-- Your tasks --
1. Reproduce verbatim the passage of the forum thread on reserve-to-regular transfers that starts with "## Andyd513 (25" and continues through "would be redundant.".
2. Extend the forum thread on reserve-to-regular transfers with further posts that pick up after its final sentence.

No, I mean that you keep your 5‘s, etc, and you don‘t have to redo your BMQ either. (Unless it‘s a new thing since they changed basic training to the BMQ format).  

I‘ve known lots of people who have CT‘d to the regs.  One day they‘re a reservist, the next they‘re reg, and have a bigger bank account.  However, like I said, these people had been in for a much longer time than you, and things might have changed since the inception of BMQ/SQ.


----------



## Andyd513 (25 May 2004)

Thats interesting, know of any particular reason why Sigs are like that?

One of my friends doing his 3‘s atm is considerring a CT, so I may be able to let you know if he has to do BMQ/CAP on a transfer soon.


----------



## willy (25 May 2004)

Some reserve trades have QL3 courses that closely mirror those of their reg force counterparts.  Those trades don‘t have to redo that training because it would be redundant. 

Frankly, until recently, I never heard of anyone who had to redo basic on transfering, unless they had done a weekend warrior course.  I have a feeling it has to do with the BMQ/SQ system that is now in effect.  Ask the guys at the recruiting centre about it.


----------



## Pte. Bloggins (25 May 2004)

I can confirm that, a buddy of mine just transfered from reserves to reg and didn‘t have to redo BMQ and SQ.


----------



## themaskeduser (9 Jul 2004)

hmm i suggest checking out the dnd recruitment website it's got the info you need on thewhole entry plans that they offer


----------



## bossdog (10 Aug 2004)

Currently, there is a recruiting allowance of $10,000 for sig ops joining the reg force if they have a 2 year post secondary program in technology. The 5's crse does focus a lot in IT but that is not the bulk of your trg.

Myself, and this is only my experience, I was a network administrator as a no hook pte and even managed a Banyan \ NT migration. I am currently still heavily involved with all aspects of IT however, that is not my primary role.

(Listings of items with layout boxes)
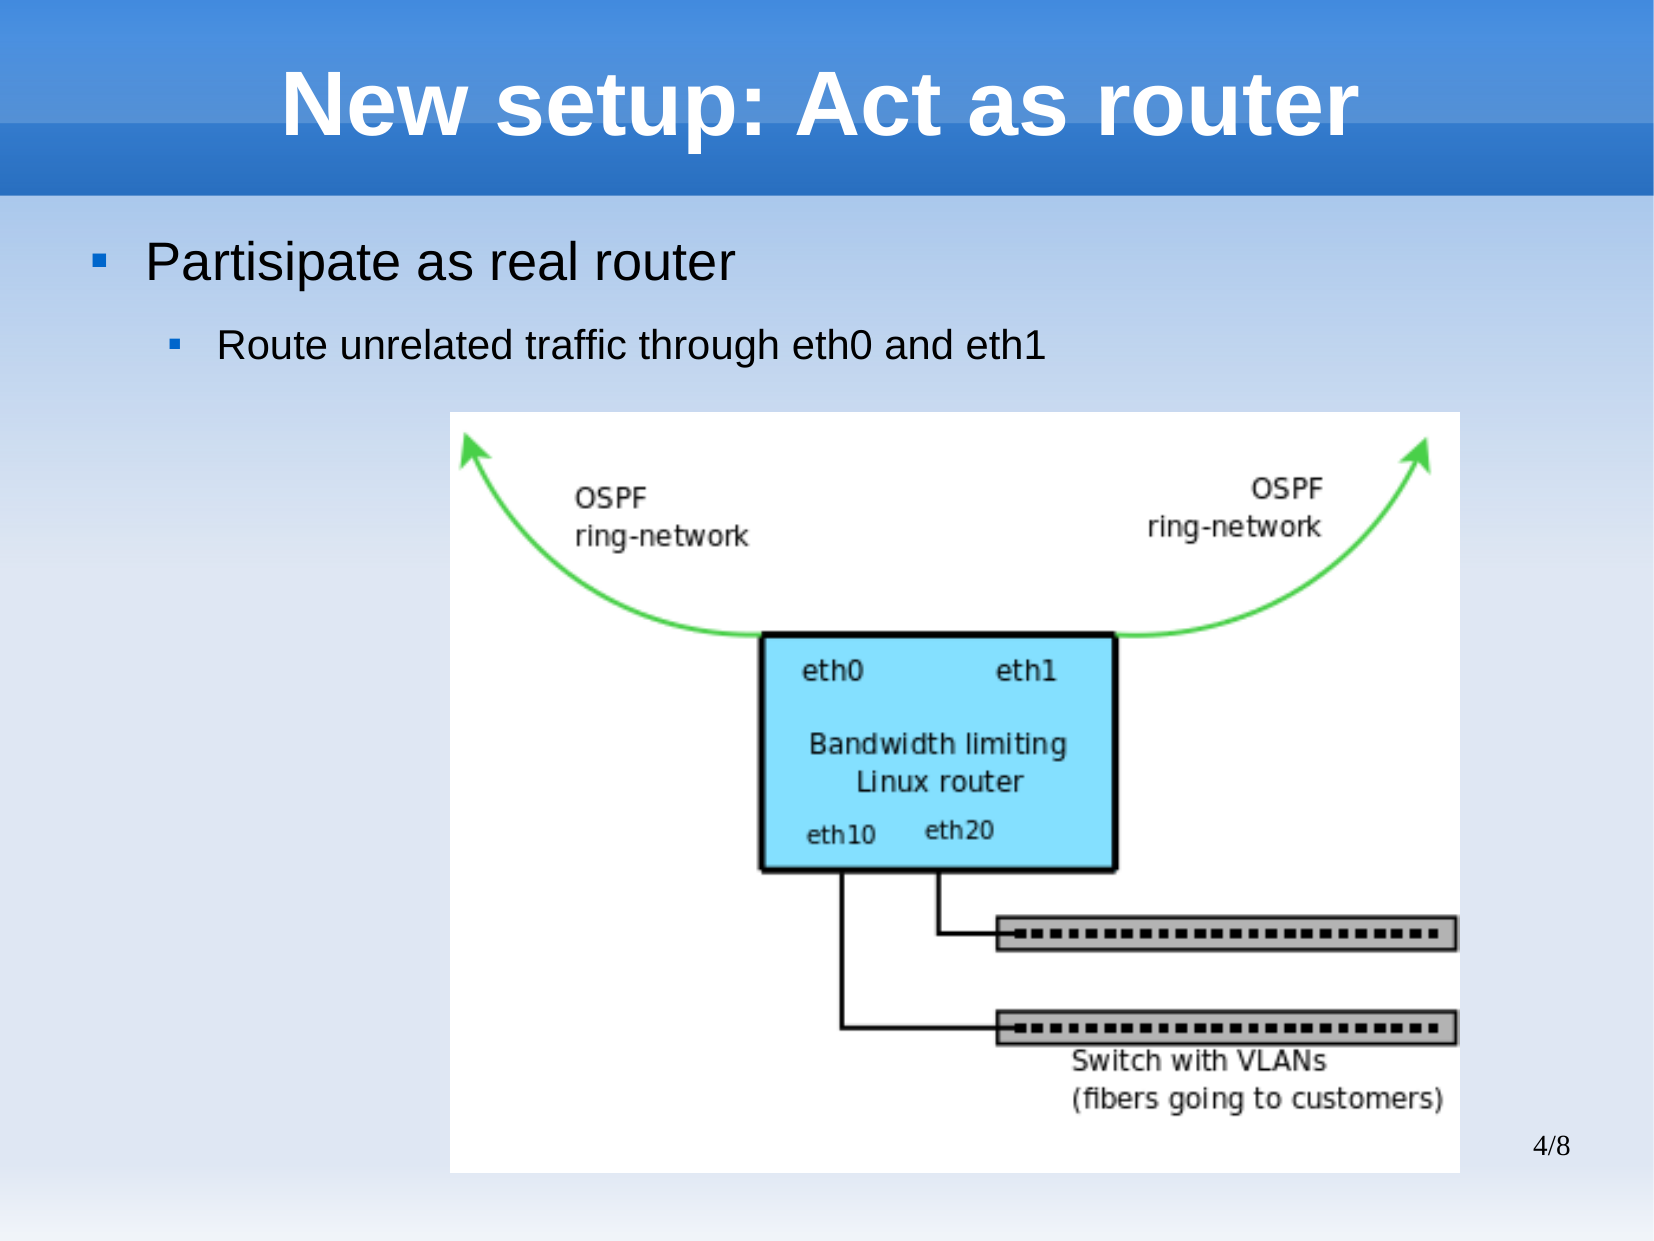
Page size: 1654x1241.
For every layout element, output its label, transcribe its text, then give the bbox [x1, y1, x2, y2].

title New setup: Act as router [76, 0, 1565, 208]
list Partisipate as real router Route unrelated traffic through eth0 and eth1 [75, 231, 1564, 1051]
picture [0, 0, 1654, 1241]
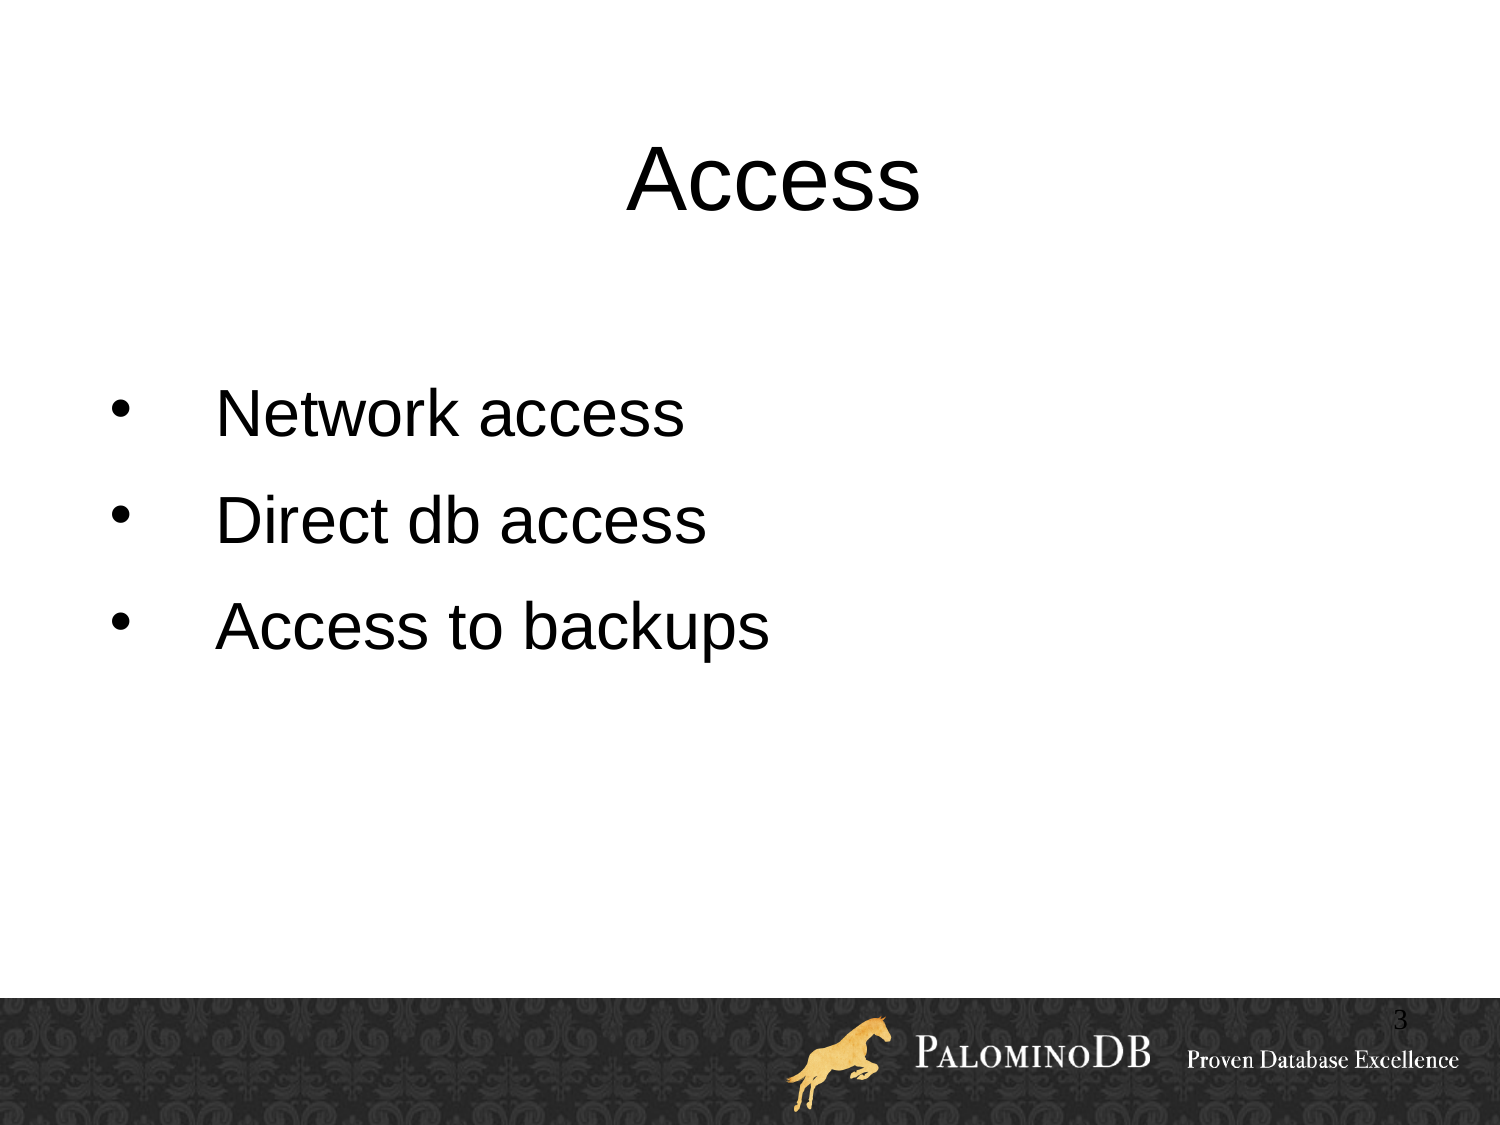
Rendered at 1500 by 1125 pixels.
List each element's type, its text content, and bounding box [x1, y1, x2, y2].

list Network access Direct db access Access to backups [74, 263, 1425, 1006]
title Access [133, 82, 1415, 263]
picture [0, 998, 1500, 1125]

-- Answers in order --
1.
## Andyd513 (25 May 2004)

Thats interesting, know of any particular reason why Sigs are like that?

One of my friends doing his 3‘s atm is considerring a CT, so I may be able to let you know if he has to do BMQ/CAP on a transfer soon.


----------



## willy (25 May 2004)

Some reserve trades have QL3 courses that closely mirror those of their reg force counterparts.  Those trades don‘t have to redo that training because it would be redundant.

2.
The trade is changing, the demand for IT skills is increasing rapidly.


----------



## LCISTech227 (11 Aug 2004)

Hey, 
      First off, I hope that this post does not offend any Sig Ops.   But primarily if you are interested in electronics, Networking, Telephone systems and mild amounts of programming, you should be looking at being an LCIS Tech.   Our job scope is what you were talking about in the above posts.   Now, I'm not saying that you won't ever find a Sig Op doing these jobs, because they do.   But, if you want to focus on doing these things you should be an LCIS Tech.
      If you have any questions, email me or something, and I'll try to answer them... because I know when I did my component transfer the ppl at my recruiting centre were out to lunch.   They kept trying to get me to go Sig Op, instead of LCIS Tech.   Plus there are other bonuses to being an LCIS Tech.... Like Spec Pay.     Anyways just my 2 cents.

Cheers


----------



## 227representin (11 Aug 2004)

I have to agree with my counterpart.  There are SigOp 215's in the IT field, but it is a choice posting, not enjoyed by many.  LCIS is Land Communications & Information Services.  We cover voice / data (telephony), Small Systems Support (computers), Roll--outs and installation of new systems (where does it end).  If you are concerned about the civillain applications - they are too numerous to list.  It all depends on how you mould your career path, and the specialty courses you attend.  

If you do go LCIS, its a lot longer haul that most trades. 8 months POET, 6 Months LCIS apprentice and the PAT time between courses.  Be aware that LCIS (as well as ATIS, Comm Research, SigOp) are being considered for a minimum 5 yr engagment upon enrolment, rather than 3yrs for most of MOC's - largely because the front end training is so heavy, the forces aren't getting their money back, as many choose to go civy after 3 yrs with what they have learned


----------



## bossdog (12 Aug 2004)

> It all depends on how you mould your career path



I couldn't agree with this more!!! You are you're best career manager!


----------



## rdschultz (12 Aug 2004)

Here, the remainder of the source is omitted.